The ability to deliver an SLA from a shared-resource packet network depends in large part on your ability to design the network to operate within a given behavioral zone, and to detect and remedy situations when it doesn’t.  That means a combination of telemetry and analytics, and the two have to be more sophisticated as the nature of the resource-sharing gets more complicated.  To the extent that SDN or NFV introduce new dimensions in resource sharing (and both clearly do) you need better telemetry and analytics to insure that you can recognize “network resource” problems and remedy them.  That gives you an acceptable response to service problems—you meet SLAs on the average, based on policies on violations that your own performance management design has set for you.
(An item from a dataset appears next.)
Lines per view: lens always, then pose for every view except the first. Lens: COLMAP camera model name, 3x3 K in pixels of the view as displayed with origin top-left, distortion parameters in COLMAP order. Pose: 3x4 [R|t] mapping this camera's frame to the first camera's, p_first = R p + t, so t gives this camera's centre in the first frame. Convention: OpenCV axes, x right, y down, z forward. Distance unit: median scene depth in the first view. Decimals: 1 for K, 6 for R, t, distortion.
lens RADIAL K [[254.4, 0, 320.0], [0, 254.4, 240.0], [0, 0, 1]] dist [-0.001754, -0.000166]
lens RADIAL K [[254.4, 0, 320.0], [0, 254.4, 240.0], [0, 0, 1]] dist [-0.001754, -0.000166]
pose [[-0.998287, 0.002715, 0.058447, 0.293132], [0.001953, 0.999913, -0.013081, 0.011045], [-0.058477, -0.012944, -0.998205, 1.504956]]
However, SDN and NFV both change the picture of resource-sharing just a bit.  First, I’ll use an SDN example.  If you assign specific forwarding paths to specific traffic from specific user endpoints, from a central control point, you presumably know where the traffic is going at any point in time.  You don’t know that in an IP network today because of adaptive routing.  So could you write a better, meaning tighter, SLA?  Perhaps.  Now for NFV, if you have a shared resource (hosted facilities) emulating a dedicated device, have you created a situation where your SLA will be less precise because your user thinks they’re managing something that’s dedicated to them, and in fact is not?

In our SDN example, we could in theory derive pretty detailed SLA data for a user’s service by looking at the status of the specific devices and trunks we’d assigned traffic to.  However, it raises the question of mechanism.  Every forwarding path, route, through an SDN network has a specific resource inventory, and we know what that is at the central control point.  But is the status of the network the sum of all the route states?  Surely, but how do we summarize and present them?  Management at the service level should now be viewed as a kind of composite, a gross state derived from the average conditions based on some algorithm, but a drill-down to a path-level state as needed.  That’s not what we have today.  And if SDN is offered using something other than central control, or if parts of the network are centralized and parts are not, how do we derive management then?

In NFV, the big question or issue is the collision of management practices and interfaces of today with virtual infrastructure.  A user can manage a dedicated device, but their management of a virtual device has to be exercised within the constraints imposed by the fact that the resources are shared.  I can never let a user or a service component exercise unfettered management on a resource that happens to host a part of their service because I have to assume that could compromise other users and services.

All of this adds up to a need for a different management view.  Logically what I want to do is to gather all the data on resource state that I can get, at all levels.  What I then have to do is to correlate that data to reflect the role of a given resource set in a given service, and present my results in an either/or/both sense.  On the one hand, I have to replicate as best I can the management interfaces that might already be consumed for pre-SDN-and-NFV services.  They still may be in use, both at the carrier and user levels.  On the other hand, I have to present the full range of data that I may now have, in a useful form, for those management applications that can benefit.  This is what “virtualizing management” means.

What we need to have, for both SDN and NFV, is a complete picture of how this resource/service management division and composition process will work.  We need to make it as flexible as we can, and to reflect the fact that things are going to get even more complicated as we evolve to realize SDN and NFV fully.